A estudante de Relações Internacionais da UFSM Rayane Xipaya foi uma das quatro representantes do Brasil selecionadas para o Programa Operação COP 2023 – Jovens Embaixadores pelo Clima. O programa tem por objetivo desenvolver habilidades de representação do governo, ética e dignidade, além de aprofundar o conhecimento em questões ambientais e diplomáticas.
O resultado final saiu no dia 16 de agosto. Os jovens já estão participando de uma formação intensiva sobre mudanças climáticas e negociações internacionais, ofertada pela Universidade de Harvard, e irão complementar seu desenvolvimento com um estágio profissional virtual no Ministério das Relações Exteriores. Além disso, a expectativa é de que os jovens embarquem rumo aos Emirados Árabes Unidos, em novembro, para participar da COP 28 – Conferência das Partes -, organizada pelas Organizações das Nações Unidas (ONU).
O processo, aberto pelo The Climate Reality Project América Latina e The Climate Reality Project Brasil, buscava jovens de 18 a 25 anos e foi dividido em três partes. Na primeira, o candidato realizou sua inscrição, enviou uma carta de motivação e um vídeo, em inglês. Ao todo, 10 inscritos foram selecionados a partir desta etapa. Na segunda parte do processo, ocorreu uma entrevista, também em inglês, em que os candidatos foram questionados sobre mudanças climáticas, políticas públicas e por que deveriam ser aceitos no programa. A última parte do processo foi a divulgação dos selecionados.
A 28ª edição da Conferência das Partes (COP) ocorrerá de 30 de novembro a 12 de dezembro, em Dubai, nos Emirados Árabes Unidos. A COP é um evento anual que reúne representantes do mundo inteiro, como diplomatas, governos e membros da sociedade civil. O objetivo da conferência é debater a respeito das mudanças climáticas e buscar soluções para os problemas ambientais que afetam o planeta.
Relação entre natureza e educação
No vídeo de apresentação, Rayane comentou sobre os motivos que inspiraram-na a se inscrever e quais seriam seus temas de interesse durante o estágio.
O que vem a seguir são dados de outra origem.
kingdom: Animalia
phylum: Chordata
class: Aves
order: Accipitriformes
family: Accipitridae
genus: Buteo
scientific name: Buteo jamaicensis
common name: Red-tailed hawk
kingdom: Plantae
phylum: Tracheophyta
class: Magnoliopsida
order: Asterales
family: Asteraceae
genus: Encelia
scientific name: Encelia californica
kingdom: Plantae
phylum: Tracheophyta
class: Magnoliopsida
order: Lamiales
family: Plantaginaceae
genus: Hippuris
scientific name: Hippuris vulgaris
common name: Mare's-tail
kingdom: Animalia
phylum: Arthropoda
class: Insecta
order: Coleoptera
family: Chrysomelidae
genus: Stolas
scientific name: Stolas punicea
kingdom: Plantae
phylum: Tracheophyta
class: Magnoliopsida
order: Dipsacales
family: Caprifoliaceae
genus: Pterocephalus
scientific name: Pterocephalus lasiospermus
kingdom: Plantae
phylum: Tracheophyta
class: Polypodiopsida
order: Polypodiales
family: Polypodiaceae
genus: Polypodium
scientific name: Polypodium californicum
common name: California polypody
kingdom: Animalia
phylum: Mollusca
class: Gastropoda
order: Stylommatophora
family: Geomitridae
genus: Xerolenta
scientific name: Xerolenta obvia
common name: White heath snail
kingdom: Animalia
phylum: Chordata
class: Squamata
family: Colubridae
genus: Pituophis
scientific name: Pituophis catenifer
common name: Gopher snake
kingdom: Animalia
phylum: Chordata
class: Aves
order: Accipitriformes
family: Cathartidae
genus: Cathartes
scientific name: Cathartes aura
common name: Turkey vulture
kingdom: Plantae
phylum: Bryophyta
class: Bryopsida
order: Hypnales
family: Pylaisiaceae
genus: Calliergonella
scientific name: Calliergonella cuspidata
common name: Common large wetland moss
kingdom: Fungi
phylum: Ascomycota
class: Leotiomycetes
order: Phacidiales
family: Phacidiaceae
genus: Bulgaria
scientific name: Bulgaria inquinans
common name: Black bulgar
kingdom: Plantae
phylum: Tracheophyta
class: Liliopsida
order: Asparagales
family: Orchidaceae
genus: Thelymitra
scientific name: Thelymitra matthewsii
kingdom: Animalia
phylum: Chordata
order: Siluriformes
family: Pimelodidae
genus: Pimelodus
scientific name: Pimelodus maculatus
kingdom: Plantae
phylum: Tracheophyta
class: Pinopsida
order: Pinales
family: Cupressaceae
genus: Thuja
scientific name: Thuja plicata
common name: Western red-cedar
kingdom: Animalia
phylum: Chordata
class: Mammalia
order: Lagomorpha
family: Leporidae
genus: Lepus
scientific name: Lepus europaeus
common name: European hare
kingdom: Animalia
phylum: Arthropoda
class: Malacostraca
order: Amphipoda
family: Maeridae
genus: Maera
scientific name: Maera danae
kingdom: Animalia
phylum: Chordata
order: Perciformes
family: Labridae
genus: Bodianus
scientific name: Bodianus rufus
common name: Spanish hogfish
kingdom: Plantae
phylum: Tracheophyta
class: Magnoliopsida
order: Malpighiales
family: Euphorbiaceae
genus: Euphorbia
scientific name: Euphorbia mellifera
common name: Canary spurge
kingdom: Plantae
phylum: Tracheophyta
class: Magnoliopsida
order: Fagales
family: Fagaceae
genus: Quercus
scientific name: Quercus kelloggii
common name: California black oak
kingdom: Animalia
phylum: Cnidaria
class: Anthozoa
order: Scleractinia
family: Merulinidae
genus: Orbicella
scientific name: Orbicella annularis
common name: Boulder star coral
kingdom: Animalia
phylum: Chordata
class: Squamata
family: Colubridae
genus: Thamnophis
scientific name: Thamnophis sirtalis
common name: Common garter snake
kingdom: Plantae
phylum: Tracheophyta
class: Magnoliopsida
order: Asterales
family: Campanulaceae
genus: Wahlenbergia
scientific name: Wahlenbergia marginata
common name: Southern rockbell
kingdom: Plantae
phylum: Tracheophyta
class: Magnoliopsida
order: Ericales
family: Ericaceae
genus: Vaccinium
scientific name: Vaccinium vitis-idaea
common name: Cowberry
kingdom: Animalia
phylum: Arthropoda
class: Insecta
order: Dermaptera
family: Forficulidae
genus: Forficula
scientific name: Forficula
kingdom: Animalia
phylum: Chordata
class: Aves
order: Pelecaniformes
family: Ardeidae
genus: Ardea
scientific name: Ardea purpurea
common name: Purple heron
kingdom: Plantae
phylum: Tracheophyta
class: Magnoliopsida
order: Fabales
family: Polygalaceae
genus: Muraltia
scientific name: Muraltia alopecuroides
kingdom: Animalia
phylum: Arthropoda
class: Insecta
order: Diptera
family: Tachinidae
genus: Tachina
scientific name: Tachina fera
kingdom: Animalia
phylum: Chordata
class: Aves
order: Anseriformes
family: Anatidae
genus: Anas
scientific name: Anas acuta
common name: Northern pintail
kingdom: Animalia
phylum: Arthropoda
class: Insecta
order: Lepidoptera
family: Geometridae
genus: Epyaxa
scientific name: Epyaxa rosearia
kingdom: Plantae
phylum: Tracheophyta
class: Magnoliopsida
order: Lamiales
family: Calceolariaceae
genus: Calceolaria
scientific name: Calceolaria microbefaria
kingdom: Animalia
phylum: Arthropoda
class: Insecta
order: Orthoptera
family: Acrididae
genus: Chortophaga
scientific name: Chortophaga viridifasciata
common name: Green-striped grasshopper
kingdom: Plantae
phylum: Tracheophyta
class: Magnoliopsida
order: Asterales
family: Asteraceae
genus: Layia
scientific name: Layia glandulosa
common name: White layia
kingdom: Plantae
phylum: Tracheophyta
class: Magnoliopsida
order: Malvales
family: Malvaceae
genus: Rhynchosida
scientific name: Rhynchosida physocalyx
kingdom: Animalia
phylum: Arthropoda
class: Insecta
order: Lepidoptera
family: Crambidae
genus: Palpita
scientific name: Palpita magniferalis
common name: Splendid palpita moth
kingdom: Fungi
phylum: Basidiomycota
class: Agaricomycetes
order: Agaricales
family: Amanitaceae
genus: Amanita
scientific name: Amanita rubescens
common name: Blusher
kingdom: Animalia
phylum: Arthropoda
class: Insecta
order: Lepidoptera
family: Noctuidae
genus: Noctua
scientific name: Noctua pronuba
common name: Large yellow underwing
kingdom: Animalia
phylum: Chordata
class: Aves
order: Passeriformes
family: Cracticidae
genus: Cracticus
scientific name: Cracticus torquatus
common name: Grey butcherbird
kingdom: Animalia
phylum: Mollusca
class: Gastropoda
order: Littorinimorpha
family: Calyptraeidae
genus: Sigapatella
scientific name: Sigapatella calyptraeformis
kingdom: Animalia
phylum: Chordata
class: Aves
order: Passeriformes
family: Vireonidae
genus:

Também falou sobre a construção da Hidrelétrica Belo Monte, o Rio Xingu e sua família. Desde que nasceu, o rio sempre fez parte da vida da jovem. Por isso, todas as transformações que ocorreram na região com a construção da hidrelétrica afetaram a vida dela e de toda a comunidade. Esse movimento foi um dos motivos que fez com que ela decidisse cursar Relações Internacionais.
Para Rayane, a forma como uma região tão calma como a do Médio Xingu foi atingida, repentinamente, pela vinda de milhares de pessoas de todos os lugares do mundo, sem que a comunidade tivesse informações suficientes sobre o que estava acontecendo, e, ainda assim, tivesse seus lares, sua mata e sua vida alterados para sempre, trouxe um sentimento de revolta muito grande para o povo e para ela. Assim, o objetivo dela tornou-se se formar para poder instruir e ajudar sua comunidade frente à violência. “Por que eles fizeram isso? Eu não entendia muito bem esse contexto. Foram essas dúvidas que me envolveram muito para essa área de ensino, de geografia, geopolítica e história”, comenta Rayane.
As formações intensivas sobre mudanças climáticas e negociações internacionais iniciaram no dia 18 de agosto. Os mais de 50 jovens, espalhados por toda América Latina, aprendem sobre negociações e resolução de conflitos. As aulas ocorrem na modalidade EaD. Além disso, o estágio profissional virtual, previsto para começar no início de setembro, irá proporcionar aos estudantes contato com o Ministério das Relações Exteriores do Brasil, o Itamaraty, e também com o setor de relações exteriores do Ministério do Meio Ambiente. Apesar de ainda não ter sido confirmado, a expectativa é de que os selecionados também estejam na COP 28, no mês de novembro, em Dubai, nos Emirados Árabes Unidos.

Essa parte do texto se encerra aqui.